Much like Amber Alerts, CHP would work with requesting law enforcement agencies to determine whether a hit-and-run warrants activation of the emergency system, including whether changeable message signs on freeways should be used. The criteria for a Yellow Alert includes whether there is information about the hit-and-run driver or their vehicle.

The legislation was introduced by local Assemblyman Mike Gatto.

Silver Alert System

The Silver Alert notification system will be amended starting Jan. 1 to allow it to be communicated on changeable message signs when a vehicle is involved in the missing person incident. The regional and statewide emergency alerts can be activated when seniors or individuals with developmental disabilities go missing or are believed to be in danger.

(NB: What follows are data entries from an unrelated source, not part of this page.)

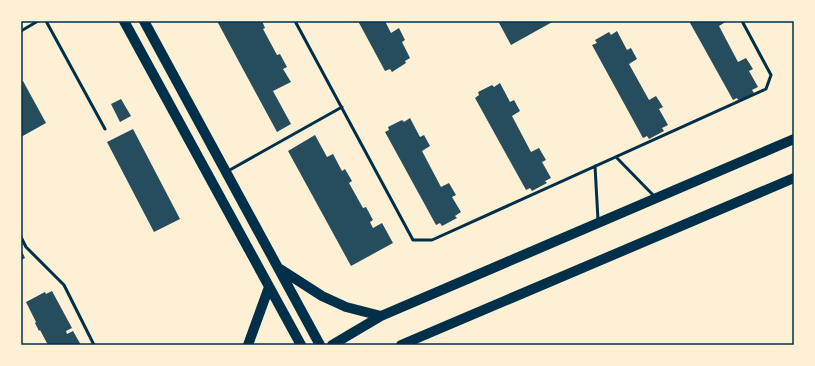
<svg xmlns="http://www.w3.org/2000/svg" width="815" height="366" font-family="'Source Sans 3',sans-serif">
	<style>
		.building { fill: #264d5e }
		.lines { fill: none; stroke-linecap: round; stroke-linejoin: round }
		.service { stroke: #003049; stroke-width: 3 }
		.primary { stroke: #003049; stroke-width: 10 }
		.neatline { fill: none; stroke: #003049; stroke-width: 1.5 }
	</style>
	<rect width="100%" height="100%" fill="#fdf0d5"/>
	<!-- building -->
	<path class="building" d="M 217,21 L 262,21 L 265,28 L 263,29 L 277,55 L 280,54 L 287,67 L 283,69 L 291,82 L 273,91 L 291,124 L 277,132 Z
		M 358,21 L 385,21 L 391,33 L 399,28 L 405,40 L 402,42 L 410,58 L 405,61 L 406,63 L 392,72 L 390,69 L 385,71 Z
		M 498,21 L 554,21 L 511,45 Z
		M 689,21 L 727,21 L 719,26 L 738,62 L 746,58 L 753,69 L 749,71 L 758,87 L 752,90 L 754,93 L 739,101 L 737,98 L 733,100 Z
		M 617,31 L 627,50 L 631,48 L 637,59 L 629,64 L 649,100 L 656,96 L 663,107 L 659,109 L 668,125 L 662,128 L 664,131 L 649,139 L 647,136 L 643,138 L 592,45 L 597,43 L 595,40 L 609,32 L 611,35 Z
		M 23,81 L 46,123 L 21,137 L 21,83 Z
		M 500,83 L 510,102 L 514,100 L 520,111 L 512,116 L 531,152 L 539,148 L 546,160 L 542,162 L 551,178 L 545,181 L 547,183 L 532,191 L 530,188 L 526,190 L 475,98 L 479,95 L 478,92 L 492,85 L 494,87 Z
		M 121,99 L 131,116 L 120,122 L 111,104 Z
		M 410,118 L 420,137 L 424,135 L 430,146 L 422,151 L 441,187 L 449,183 L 456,195 L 452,197 L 461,212 L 455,216 L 457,218 L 442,226 L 440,223 L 436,225 L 385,132 L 389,130 L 388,127 L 402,120 L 404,122 Z
		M 133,129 L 180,219 L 154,232 L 107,142 Z
		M 315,135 L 327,157 L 333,154 L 342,171 L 345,169 L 352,181 L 349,183 L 363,208 L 366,207 L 373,220 L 370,222 L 373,228 L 382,223 L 393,243 L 351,266 L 288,151 Z
		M 21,249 L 25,258 L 21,260 Z
		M 52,291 L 72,328 L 66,331 L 67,334 L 73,331 L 81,345 L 48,345 L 40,330 L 39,331 L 35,323 L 36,322 L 26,302 L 45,292 L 46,294 Z"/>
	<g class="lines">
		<!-- service -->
		<path class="service" d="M 46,21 L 105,129
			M 295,21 L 413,240 L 432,240 L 766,89 L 771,75 L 742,21
			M 21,31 L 38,21
			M 616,157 L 655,197
			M 595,166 L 598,220
			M 228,171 L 342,107
			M 21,237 L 26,247 L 64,285 L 94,345"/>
		<!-- primary -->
		<path class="primary" d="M 124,21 L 301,345
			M 144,21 L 320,345
			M 280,269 L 322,296 L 346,307 L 381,316
			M 248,345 L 269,287
			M 332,345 L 381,316 L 794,139
			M 401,345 L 794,178"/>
	</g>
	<!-- border -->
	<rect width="815" height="366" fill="none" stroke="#fdf0d5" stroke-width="44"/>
	<rect x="22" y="22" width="771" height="322" class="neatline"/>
</svg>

DUI: Ignition Interlock Device

A new law for 2016 grants a one-year extension to a pilot project in which a person convicted of drunken driving may be required to install an ignition interlock device to their vehicle. The device registers alcohol on the driver’s breath, and can prevent the vehicle from starting based on the result.

The extension would impact Los Angeles, Alameda, Sacramento and Tulare counties, according to CHP’s release.

Highway Lane Use

A law requiring slow-moving passenger vehicles to safely pull over and let traffic pass will expand and apply to bicyclists come Jan. 1, according to CHP. The law requires slow-moving cars and bicycles to use the next available turnout or other area to let vehicles pass if five or more are backed-up behind them.

Electronically Motorized Boards

Electronically motorized board — defined, according to CHP, as “a wheeled device designed to be stood and powered by electronic propulsion” — will be able to go no more than 15 mph, and will be permitted only on roadways with a speed limit of 35 mph or less and on designated bikeways, according to the release.

The rider of the electronically motorized board — which include popular hoverboards — must be at least 16 and is required to wear a helmet. They also cannot operate them while under the influence of alcohol or any drug.

Earbuds or Headsets 

Buried in Senate Bill No. 491, which was filed with the Secretary of State in early October, is a provision that would prohibit anyone operating a vehicle from wearing earphones that cover, rest on, or are inserted in, both ears.

Laws previously barred motorists and cyclists from wearing earplugs in both ears or wearing a headset, subject to some exceptions, the bill stated.

DMV Voter Registration

It may not impact motorists on the road, but under a new law, Californians who obtain or renew their driver’s license would be automatically registered to vote. An opt-out option will be provided, however.

While the new law is slated to start on Jan. 1, the Los Angeles Times reported that information by the DMV won’t be sent to the Secretary of State until regulations are developed, a statewide database system is established, and funding to implement the program is secured. Consequently, it’s not exactly clear still when the law will take effect.